**Tasks and exercises**
- A) According to the passage on wing buffet, why does exceeding the buffet boundary cause unacceptable aircraft buffet? Answer in one to three sentences.
- B) In the wing buffet passage, the buffet boundary parameter (M²CL) is the product of which two quantities?
- C) Extend the passage on wing buffet, picking up after its final sentence.

**Passage for review**
The buffet boundary is the second most important aerodynamic performance parameter in aircraft design, following the Lift-to-Drag ratio (L/D).

Wing buffet is the random excitation response of the wing structure to pressure pulsations caused by airflow separation. When an aircraft flies at low speeds and high angles of attack, buffet occurs once the airflow separation on the lifting surfaces reaches a certain degree. This type is referred to as lift-type buffet.

The curve of the lift coefficient corresponding to the buffet onset angle of attack against Mach number is called the buffet boundary. The higher the buffet boundary, the lower the minimum level flight speed of the aircraft, and the better its maneuverability and safety in flight.

The buffet boundary parameter (M²CL) is the product of the square of the Mach number and the maximum usable lift coefficient. When the buffet boundary value is exceeded, the wake (turbulence) from the separated airflow on the wing usually acts on the tail, causing unacceptable aircraft buffet.

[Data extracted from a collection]
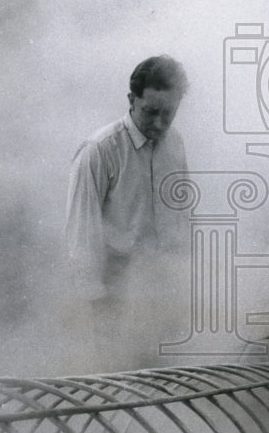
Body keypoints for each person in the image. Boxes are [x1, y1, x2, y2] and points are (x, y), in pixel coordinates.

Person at [64, 55, 190, 370]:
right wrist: (98, 306)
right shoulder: (100, 150)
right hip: (114, 289)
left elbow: (183, 212)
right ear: (132, 100)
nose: (160, 124)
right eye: (151, 112)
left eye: (169, 113)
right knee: (118, 376)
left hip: (162, 284)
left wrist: (188, 276)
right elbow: (83, 232)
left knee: (165, 375)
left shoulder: (175, 144)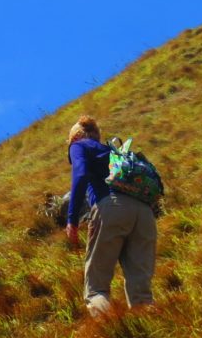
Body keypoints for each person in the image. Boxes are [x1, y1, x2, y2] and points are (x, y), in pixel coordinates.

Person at [65, 116, 156, 316]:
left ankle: (106, 337)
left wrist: (71, 220)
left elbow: (80, 175)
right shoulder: (113, 153)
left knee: (96, 288)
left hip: (111, 208)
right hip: (144, 212)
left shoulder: (78, 146)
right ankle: (151, 331)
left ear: (75, 138)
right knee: (141, 289)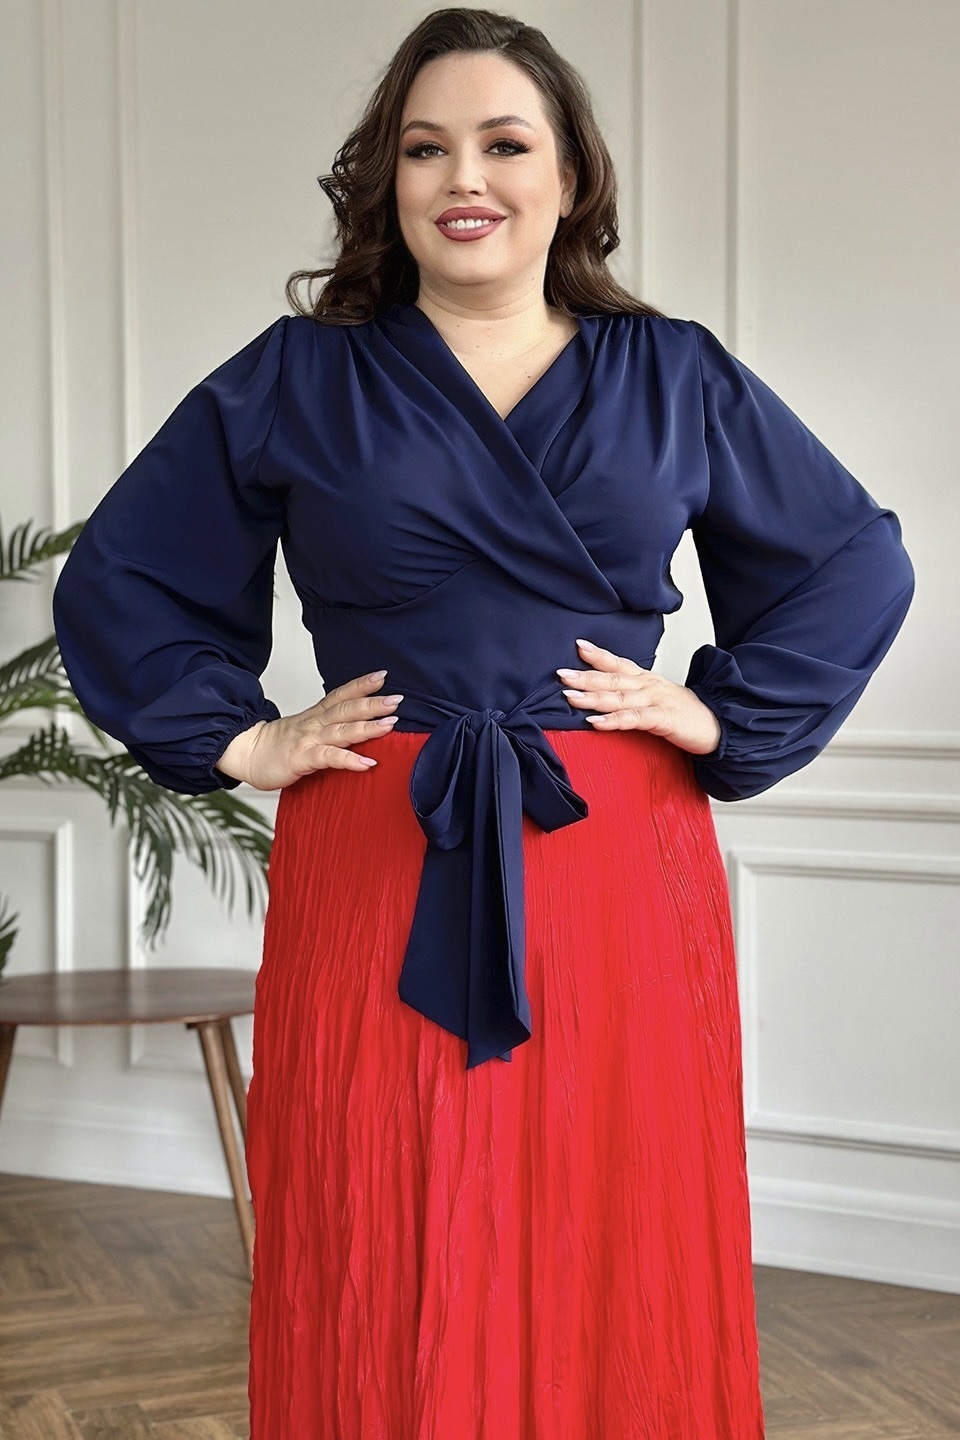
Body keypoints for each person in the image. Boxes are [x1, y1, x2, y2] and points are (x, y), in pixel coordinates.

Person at [52, 8, 914, 1438]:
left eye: (506, 143)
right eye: (425, 147)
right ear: (385, 181)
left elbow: (852, 559)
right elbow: (125, 575)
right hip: (377, 843)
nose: (466, 177)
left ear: (569, 175)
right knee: (379, 1203)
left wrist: (716, 712)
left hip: (614, 853)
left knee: (612, 1209)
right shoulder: (299, 374)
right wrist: (242, 738)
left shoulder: (674, 372)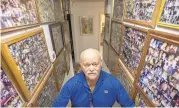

**Per-task outputs**
- A) Once the buffet boundary value is exceeded, the wake (turbulence) from the separated airflow on the wing usually acts on the tail. That effect on the tail is what produces the unacceptable aircraft buffet.

- B) The square of the Mach number and the maximum usable lift coefficient.

- C)
The buffet boundary typically corresponds to the appearance of a “certain area” of separated airflow on the wing. Since the maximum cruise lift coefficient of commercial airliners is limited by the onset of buffet at 1.3g load factor (approximately a 40-degree bank maneuver by the pilot or encountering severe gusts), it is almost as important as drag in determining raw aircraft performance data.

The peak of the buffet boundary determines the maximum altitude an aircraft can maintain at a given wing loading. If the buffet boundary is lower, in order to maintain a 0.3g load margin between the cruise lift coefficient and the buffet boundary, the desired cruise lift coefficient must be reduced, leading to a lower cruise altitude. Since the fuel consumption rate of jet engines increases with decreasing altitude, fuel efficiency is also reduced. Additionally, this may result in an inability to fully utilize the cruise altitude range assigned by Air Traffic Control, potentially causing a loss of cruise performance.

Modern airliners are designed so that the airframe experiences buffet as a warning when airspeed drops to 107% of the stall speed. Stall speed increases with aircraft weight and altitude. That is, at the same speed, a heavier aircraft or one flying higher will have a higher stall speed.

The stall speed specification refers to the aircraft’s speed under level flight conditions. However, when the aircraft is banked, such as during a turn, the stall speed increases as the G-force increases.

Therefore, when flying near the buffet onset speed, if the aircraft banks due to air currents, there is a high probability that the aircraft will stall.

G-force can be calculated as 1/COSθ (where θ is the bank angle). For example, 60 degrees results in 2G, and 40 degrees in 1.3G.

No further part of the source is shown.